The estimated additional 1994 total tax burden corresponds to a per-family average of $298. As advertised by the Clinton administration, the individual income tax provisions target most heavily taxpayers in the upper end of the income scale. However, about 46 percent of all taxpayers will pay higher individual income taxes as a result of OBRA ’93.
The provisions in OBRA’93 that pertain to the taxation of Social Security benefits account for all of the individual income tax increases for taxpayers with under $115,000 in annual income. The key provision increased from 50 percent to 85 percent the amount of Social Security benefits subject to taxation.
The distribution of the overall OBRA’93 tax increases are more evenly distributed across income classes than the individual income tax provisions alone. The 4.3 cent per gallon gas tax increase, which took effect October 1, accounts for most of the projected revenue from the lower income groups.
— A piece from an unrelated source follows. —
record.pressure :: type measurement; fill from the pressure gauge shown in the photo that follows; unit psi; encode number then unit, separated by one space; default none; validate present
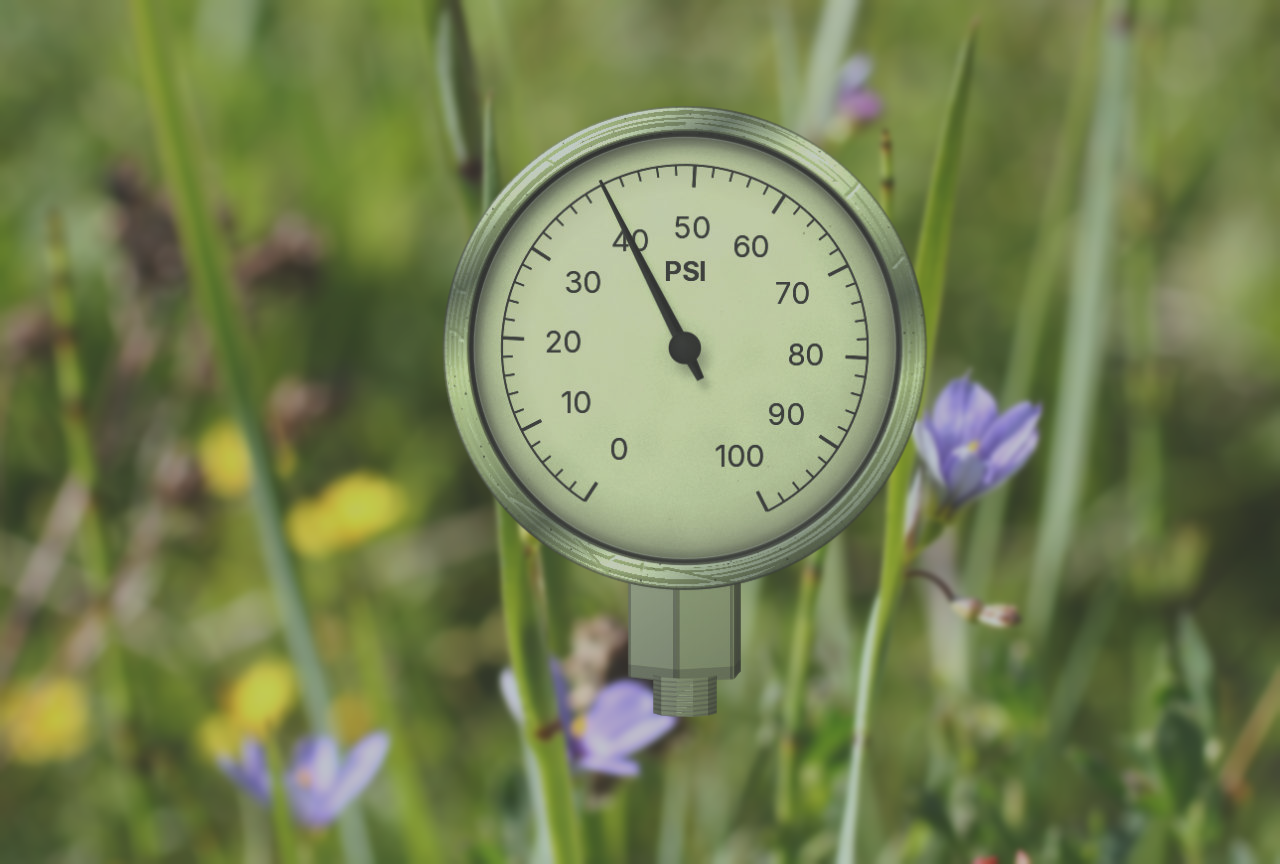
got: 40 psi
The lower income groups can also expect to bear indirectly a large portion of the tax increases affecting business. As businesses attempt to absorb the higher cost of taxation, this burden will come in the form of reduced employment opportunities, slower wage growth, or slower growth in retirement plans and pensions. The distribution of the business tax provisions assumes the income from wages and investments bear the additional tax burden equally.